Personal information
- Full name: Awangku Mohammad Syafiq Hilmi bin Pengiran Mohammad Shahrom
- Date of birth: 3 April 2006 (age 20)
- Place of birth: Brunei
- Height: 1.71 m (5 ft 7 in)
- Position: Midfielder

Team information
- Current team: Kasuka FC
- Number: 22

Youth career
- 2017–2018: Dash FA
- 2019–2024: DPMM

Senior career*
- Years: Team / Apps / (Gls)
- 2023–2024: DPMM / 11 / (0)
- 2024–: Kasuka / 20 / (6)

International career^{‡}
- 2022: Brunei U17 / 5 / (0)
- 2022: Brunei U19 / 1 / (0)
- 2025–: Brunei U23 / 3 / (0)

= Syafiq Hilmi Shahrom =

Bruneian footballer

Awangku Mohammad Syafiq Hilmi bin Pengiran Mohammad Shahrom (born 3 April 2006) is a Bruneian footballer who plays as a midfielder for Kasuka FC of the Brunei Super League.

==Club career==
=== Youth club career ===
At age 11, Syafiq was one of the breakout stars at the Dash Football Academy, the youth academy that his father Shahrom Ismail founded. He joined the ranks of DPMM FC's under-16 team in 2019.

===DPMM ===
Having caught the eye as the best player at a DPMM FC football festival in 2021, Syafiq trialed for a place in their first team at the start of 2023, as they were preparing for a return to the Singapore Premier League after three years away. He managed to impress head coach Adrian Pennock and was handed the number 15 shirt vacated by Hazwan Hamzah and joined Eddy Shahrol Omar, Hirzi Zulfaqar Mahzan and Nazirrudin Ismail as the new local players of the royalty-owned team for the 2023 Singapore Premier League.

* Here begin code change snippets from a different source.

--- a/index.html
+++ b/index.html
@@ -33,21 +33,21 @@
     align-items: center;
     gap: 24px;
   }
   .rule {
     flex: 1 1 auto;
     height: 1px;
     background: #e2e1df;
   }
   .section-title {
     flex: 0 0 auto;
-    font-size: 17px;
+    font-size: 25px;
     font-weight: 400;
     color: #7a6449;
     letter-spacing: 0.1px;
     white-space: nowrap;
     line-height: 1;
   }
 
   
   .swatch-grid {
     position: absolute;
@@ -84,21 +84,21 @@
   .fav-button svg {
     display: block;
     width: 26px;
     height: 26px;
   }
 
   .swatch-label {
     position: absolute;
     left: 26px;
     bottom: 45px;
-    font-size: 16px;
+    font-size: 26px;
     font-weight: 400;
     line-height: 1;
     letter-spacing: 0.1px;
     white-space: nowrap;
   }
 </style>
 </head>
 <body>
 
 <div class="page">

Syafiq made his debut as a substitute for Hanif Farhan Azman in the 86th minute in a 3–1 defeat away to Lion City Sailors on 3 March 2023. He made the starting eleven for the first time in the match against Balestier Khalsa on 20 May of that year in a 3–2 loss.

===Kasuka===
After making a total of 14 appearance in league and cup for DPMM, Syafiq left the club and subsequently signed for Kasuka FC, and featured for them at the 2024–25 ASEAN Club Championship qualifying play-offs second leg against Shan United on 24 July 2024 in a 3–1 defeat. He scored his first goal for Kasuka on 24 November against Indera SC, equalising for his team in a 2–2 draw. The goal proved invaluable for Kasuka as they would stand a chance to pip DPMM II in the final fixture of the season where only a victory will do for them. Kasuka won the match 3–2, snatching the championship away from the second team of DPMM in the final moment.

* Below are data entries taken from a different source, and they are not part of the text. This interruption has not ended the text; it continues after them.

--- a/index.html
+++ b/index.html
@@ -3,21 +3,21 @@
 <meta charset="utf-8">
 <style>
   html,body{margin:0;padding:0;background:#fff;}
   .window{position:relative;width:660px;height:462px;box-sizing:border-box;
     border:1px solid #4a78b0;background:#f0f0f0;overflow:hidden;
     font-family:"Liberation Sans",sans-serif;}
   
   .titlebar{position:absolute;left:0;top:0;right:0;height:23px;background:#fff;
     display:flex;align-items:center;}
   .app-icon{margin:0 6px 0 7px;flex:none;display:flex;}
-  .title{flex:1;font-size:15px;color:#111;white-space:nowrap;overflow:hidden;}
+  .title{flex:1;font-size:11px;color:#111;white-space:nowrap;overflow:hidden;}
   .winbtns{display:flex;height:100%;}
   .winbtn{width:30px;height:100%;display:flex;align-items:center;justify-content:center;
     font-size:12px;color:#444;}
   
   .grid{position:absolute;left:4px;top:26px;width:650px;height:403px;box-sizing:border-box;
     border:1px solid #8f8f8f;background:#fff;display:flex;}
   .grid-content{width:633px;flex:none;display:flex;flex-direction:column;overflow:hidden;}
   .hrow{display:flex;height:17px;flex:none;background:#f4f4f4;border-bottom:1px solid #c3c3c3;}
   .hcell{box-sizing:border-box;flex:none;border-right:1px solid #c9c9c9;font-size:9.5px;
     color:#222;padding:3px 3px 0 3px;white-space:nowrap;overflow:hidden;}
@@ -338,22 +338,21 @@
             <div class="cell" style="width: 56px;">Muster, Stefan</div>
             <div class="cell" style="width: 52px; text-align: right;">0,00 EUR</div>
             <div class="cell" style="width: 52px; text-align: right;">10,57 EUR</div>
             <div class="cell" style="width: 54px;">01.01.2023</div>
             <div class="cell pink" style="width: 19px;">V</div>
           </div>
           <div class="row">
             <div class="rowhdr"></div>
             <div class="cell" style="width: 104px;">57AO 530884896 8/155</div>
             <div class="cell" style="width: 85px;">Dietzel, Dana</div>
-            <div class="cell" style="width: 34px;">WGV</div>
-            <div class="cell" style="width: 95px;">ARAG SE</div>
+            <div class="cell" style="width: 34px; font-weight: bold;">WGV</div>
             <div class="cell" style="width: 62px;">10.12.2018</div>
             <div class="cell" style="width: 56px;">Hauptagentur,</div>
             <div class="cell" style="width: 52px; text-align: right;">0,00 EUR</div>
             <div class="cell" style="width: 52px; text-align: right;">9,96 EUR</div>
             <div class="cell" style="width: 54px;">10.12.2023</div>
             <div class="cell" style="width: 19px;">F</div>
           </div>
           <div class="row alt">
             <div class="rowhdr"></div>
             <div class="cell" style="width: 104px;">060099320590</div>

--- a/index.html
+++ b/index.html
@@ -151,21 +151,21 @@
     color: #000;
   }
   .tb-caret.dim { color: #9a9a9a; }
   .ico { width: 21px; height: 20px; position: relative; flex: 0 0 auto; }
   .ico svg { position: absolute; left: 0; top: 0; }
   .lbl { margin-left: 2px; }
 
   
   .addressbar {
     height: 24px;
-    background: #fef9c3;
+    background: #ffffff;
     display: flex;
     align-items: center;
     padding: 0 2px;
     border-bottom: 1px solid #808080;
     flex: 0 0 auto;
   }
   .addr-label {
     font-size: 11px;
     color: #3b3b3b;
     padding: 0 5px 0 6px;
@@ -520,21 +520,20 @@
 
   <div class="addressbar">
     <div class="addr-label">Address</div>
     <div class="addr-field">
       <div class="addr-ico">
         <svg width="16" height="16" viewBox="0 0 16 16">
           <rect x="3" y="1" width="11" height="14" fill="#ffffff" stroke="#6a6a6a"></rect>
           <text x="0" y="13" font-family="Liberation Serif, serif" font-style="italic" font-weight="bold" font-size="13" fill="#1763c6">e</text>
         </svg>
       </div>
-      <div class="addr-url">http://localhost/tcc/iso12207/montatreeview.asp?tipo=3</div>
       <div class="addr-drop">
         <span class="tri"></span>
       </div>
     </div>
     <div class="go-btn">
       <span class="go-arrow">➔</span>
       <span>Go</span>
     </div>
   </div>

Syafiq featured as a substitute in both Kasuka's campaigns for the 2025–26 Shopee Cup qualifying round against DH Cebu and the preliminary stage of the 2025–26 AFC Challenge League against Phnom Penh Crown. He managed to score four goals in 10 appearances in the league for the 2025–26 season which ended in heartbreak as the powerhouses lost to Indera SC in a title decider on 19 April 2026.

==International career==
===Youth===
Syafiq was selected for the Brunei under-19 team competing at the 2022 AFF U-19 Youth Championship hosted by Indonesia in July. He played in the final game against the Philippines in a 0–5 loss. He was then drafted into the under-17s for both the 2022 AFF U-16 Youth Championship and the 2023 AFC U-17 Asian Cup qualification games later in the year, playing in every match.

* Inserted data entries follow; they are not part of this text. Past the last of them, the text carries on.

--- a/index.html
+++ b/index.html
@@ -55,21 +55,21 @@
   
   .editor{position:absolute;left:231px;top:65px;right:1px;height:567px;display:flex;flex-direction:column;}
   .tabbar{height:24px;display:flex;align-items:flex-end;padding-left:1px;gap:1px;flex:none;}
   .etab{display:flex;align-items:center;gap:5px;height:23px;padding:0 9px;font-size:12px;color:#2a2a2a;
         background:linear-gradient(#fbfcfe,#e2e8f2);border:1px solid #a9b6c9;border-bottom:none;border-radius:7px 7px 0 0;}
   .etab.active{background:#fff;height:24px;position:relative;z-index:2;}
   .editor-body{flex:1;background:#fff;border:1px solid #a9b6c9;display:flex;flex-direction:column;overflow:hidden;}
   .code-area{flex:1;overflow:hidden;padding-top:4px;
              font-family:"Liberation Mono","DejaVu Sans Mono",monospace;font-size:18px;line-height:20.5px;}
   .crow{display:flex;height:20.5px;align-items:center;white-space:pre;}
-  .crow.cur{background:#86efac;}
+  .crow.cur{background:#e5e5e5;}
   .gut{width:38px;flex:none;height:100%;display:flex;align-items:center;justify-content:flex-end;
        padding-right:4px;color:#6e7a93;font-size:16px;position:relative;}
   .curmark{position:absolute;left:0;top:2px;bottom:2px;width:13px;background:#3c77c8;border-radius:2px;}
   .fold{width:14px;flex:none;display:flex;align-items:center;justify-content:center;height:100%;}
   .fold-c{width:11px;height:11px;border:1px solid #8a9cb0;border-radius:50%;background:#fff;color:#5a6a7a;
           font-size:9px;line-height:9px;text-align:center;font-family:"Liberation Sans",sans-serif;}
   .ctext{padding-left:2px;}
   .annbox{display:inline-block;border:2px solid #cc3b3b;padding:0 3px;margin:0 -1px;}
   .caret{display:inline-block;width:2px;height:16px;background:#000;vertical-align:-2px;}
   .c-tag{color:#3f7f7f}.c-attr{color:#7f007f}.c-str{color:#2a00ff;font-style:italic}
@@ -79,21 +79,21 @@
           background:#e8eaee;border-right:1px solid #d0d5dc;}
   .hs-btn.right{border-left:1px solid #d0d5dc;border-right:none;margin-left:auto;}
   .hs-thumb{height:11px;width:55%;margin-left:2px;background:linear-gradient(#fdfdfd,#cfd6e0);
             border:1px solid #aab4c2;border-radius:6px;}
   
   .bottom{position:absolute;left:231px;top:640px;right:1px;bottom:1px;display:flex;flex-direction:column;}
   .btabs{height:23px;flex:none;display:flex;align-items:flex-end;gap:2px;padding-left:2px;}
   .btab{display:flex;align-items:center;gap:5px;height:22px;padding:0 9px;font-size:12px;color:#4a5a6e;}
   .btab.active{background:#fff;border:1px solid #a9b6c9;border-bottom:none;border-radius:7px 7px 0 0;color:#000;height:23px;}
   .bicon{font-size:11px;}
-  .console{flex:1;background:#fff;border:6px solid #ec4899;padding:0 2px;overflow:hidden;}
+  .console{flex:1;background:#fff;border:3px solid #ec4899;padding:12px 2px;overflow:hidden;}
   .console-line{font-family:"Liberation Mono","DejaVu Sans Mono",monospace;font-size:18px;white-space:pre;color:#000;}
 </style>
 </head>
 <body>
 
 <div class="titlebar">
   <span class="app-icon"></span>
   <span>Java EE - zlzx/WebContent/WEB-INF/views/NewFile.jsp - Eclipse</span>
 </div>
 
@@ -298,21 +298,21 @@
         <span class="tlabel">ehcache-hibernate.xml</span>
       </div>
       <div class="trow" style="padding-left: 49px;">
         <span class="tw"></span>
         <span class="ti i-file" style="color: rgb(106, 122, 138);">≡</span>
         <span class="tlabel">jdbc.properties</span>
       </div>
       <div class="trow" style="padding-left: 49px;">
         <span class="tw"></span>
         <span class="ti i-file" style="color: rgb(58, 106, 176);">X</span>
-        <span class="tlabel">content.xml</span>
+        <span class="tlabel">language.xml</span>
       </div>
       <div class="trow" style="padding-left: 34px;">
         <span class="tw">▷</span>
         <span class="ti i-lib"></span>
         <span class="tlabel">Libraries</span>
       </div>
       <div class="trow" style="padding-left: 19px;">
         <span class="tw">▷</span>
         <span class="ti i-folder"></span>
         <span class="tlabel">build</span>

In July 2025, Syafiq was selected for the Brunei under-23 team competing at the 2025 ASEAN U-23 Championship held in Indonesia. He played in every game where the Young Wasps registered three losses out of three.

=== Senior ===
Syafiq received his first call up for the full national team in March 2025 for the 2027 Asian Cup qualification fixture against Lebanon hosted by Qatar.

==Personal life==
Syafiq is the son of Shahrom Ismail, a former footballer for the Brunei representative team in the Malaysian leagues who also played internationally for Brunei in 2003. His uncle, Shahril Ismail was also an international footballer for Brunei.